| WHAT THIS EXERCISE ASKS |
1 – In the squamate phylogeny text, list every city named in the institutional addresses.
2 – Pick up the squamate phylogeny text after its final sentence and continue writing it.

══ STUDY TEXT

A phylogeny and revised classification of Squamata, including 4161 species of lizards and snakes
1 Department of Biological Sciences, The George Washington University, 2023 G St. NW, Washington, DC 20052, USA
2 Department of Biology, The Graduate School and University Center, The City University of New York, 365 5th Ave., New York, NY 10016, USA
3 Department of Biology, The College of Staten Island, The City University of New York, 2800 Victory Blvd., Staten Island, NY 10314, USA
4 Department of Ecology and Evolutionary Biology, University of Arizona, Tucson, AZ 85721-0088, USA
Citation and License
BMC Evolutionary Biology 2013, 13:93 doi:10.1186/1471-2148-13-93Published: 29 April 2013
The extant squamates (>9400 known species of lizards and snakes) are one of the most diverse and conspicuous radiations of terrestrial vertebrates, but no studies have attempted to reconstruct a phylogeny for the group with large-scale taxon sampling. Such an estimate is invaluable for comparative evolutionary studies, and to address their classification. Here, we present the first large-scale phylogenetic estimate for Squamata.

════
══ SOURCE INFORMATION

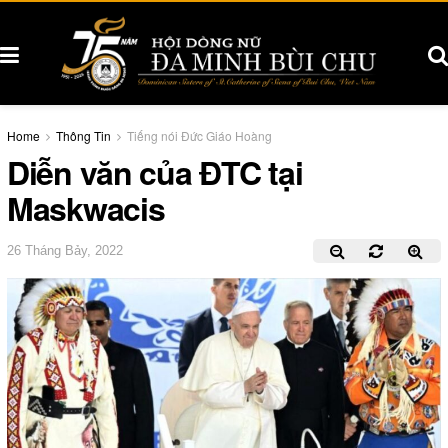
Home
Thông Tin
Tiếng nói Đức Giáo Hoàng
Diễn văn của ĐTC tại
Maskwacis
26 Tháng Bảy, 2022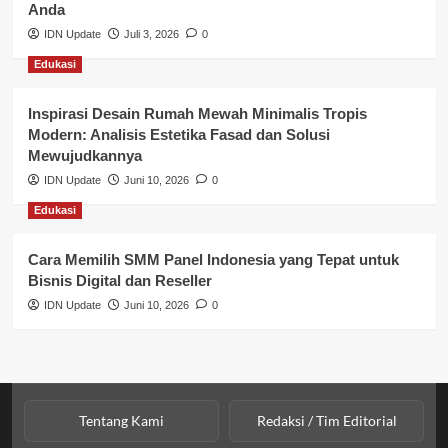
Anda
Perbankan & Keuangan
IDN Update
Juli 3, 2026
0
Edukasi
Perpajakan & Keuangan
Profil Wilayah Banyuasin
Inspirasi Desain Rumah Mewah Minimalis Tropis
Modern: Analisis Estetika Fasad dan Solusi
Sosial & Budaya
Mewujudkannya
IDN Update
Juni 10, 2026
0
Sosial & Kesejahteraan
Edukasi
SPPG BGN
Cara Memilih SMM Panel Indonesia yang Tepat untuk
Bisnis Digital dan Reseller
IDN Update
Juni 10, 2026
0
Tentang Kami
Redaksi / Tim Editorial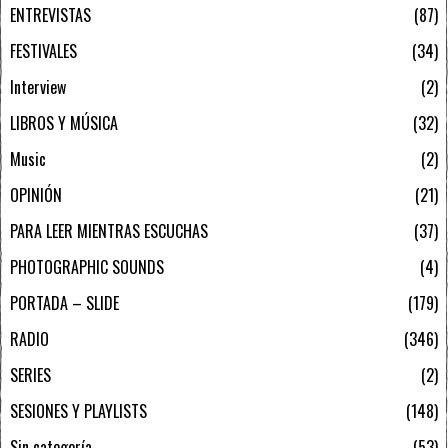
ENTREVISTAS
87
FESTIVALES
34
Interview
2
LIBROS Y MÚSICA
32
Music
2
OPINIÓN
21
PARA LEER MIENTRAS ESCUCHAS
37
PHOTOGRAPHIC SOUNDS
4
PORTADA – SLIDE
179
RADIO
346
SERIES
2
SESIONES Y PLAYLISTS
148
Sin categoría
53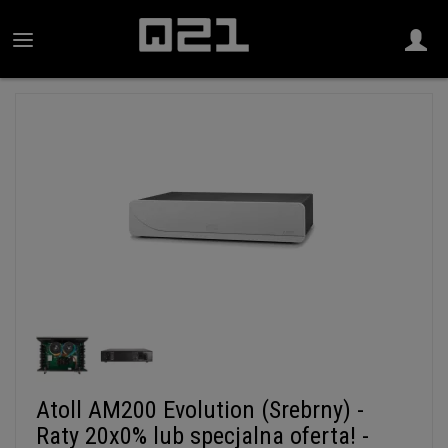
Atoll AM200 Evolution (Srebrny) -
Raty 20x0% lub specjalna oferta! -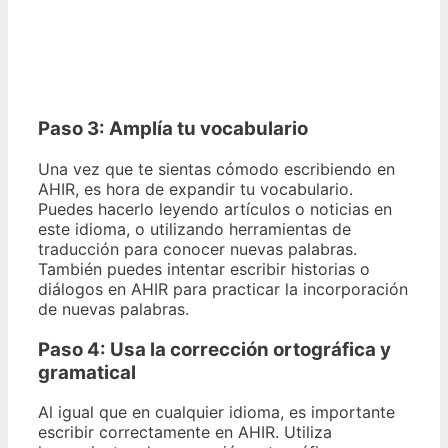
Paso 3:
Amplía tu vocabulario
Una vez que te sientas cómodo escribiendo en
AHIR, es hora de expandir tu vocabulario.
Puedes hacerlo leyendo artículos o noticias en
este idioma, o utilizando herramientas de
traducción para conocer nuevas palabras.
También puedes intentar escribir historias o
diálogos en AHIR para practicar la incorporación
de nuevas palabras.
Paso 4:
Usa la corrección ortográfica y
gramatical
Al igual que en cualquier idioma, es importante
escribir correctamente en AHIR. Utiliza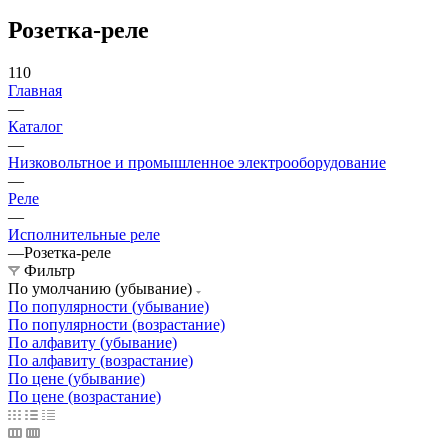
Розетка-реле
110
Главная
—
Каталог
—
Низковольтное и промышленное электрооборудование
—
Реле
—
Исполнительные реле
—
Розетка-реле
Фильтр
По умолчанию (убывание)
По популярности (убывание)
По популярности (возрастание)
По алфавиту (убывание)
По алфавиту (возрастание)
По цене (убывание)
По цене (возрастание)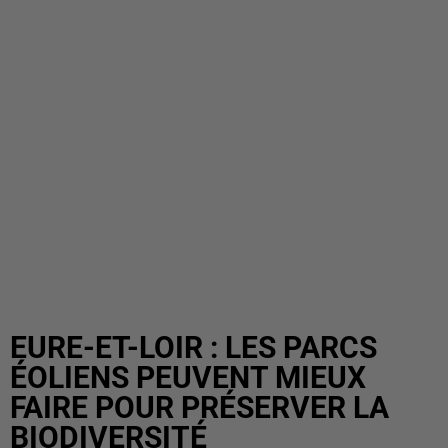
EURE-ET-LOIR : LES PARCS
ÉOLIENS PEUVENT MIEUX
FAIRE POUR PRÉSERVER LA
BIODIVERSITÉ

════

| OUTPUTS FOR THE TASKS |
1 – Washington, New York, Staten Island, Tucson

2 –
The estimated phylogeny contains 4161 species, representing all currently recognized families and subfamilies. The analysis is based on up to 12896 base pairs of sequence data per species (average = 2497 bp) from 12 genes, including seven nuclear loci (BDNF, c-mos, NT3, PDC, R35, RAG-1, and RAG-2), and five mitochondrial genes (12S, 16S, cytochrome b, ND2, and ND4). The tree provides important confirmation for recent estimates of higher-level squamate phylogeny based on molecular data (but with more limited taxon sampling), estimates that are very different from previous morphology-based hypotheses. The tree also includes many relationships that differ from previous molecular estimates and many that differ from traditional taxonomy.
We present a new large-scale phylogeny of squamate reptiles that should be a valuable resource for future comparative studies. We also present a revised classification of squamates at the family and subfamily level to bring the taxonomy more in line with the new phylogenetic hypothesis. This classification includes new, resurrected, and modified subfamilies within gymnophthalmid and scincid lizards, and boid, colubrid, and lamprophiid snakes.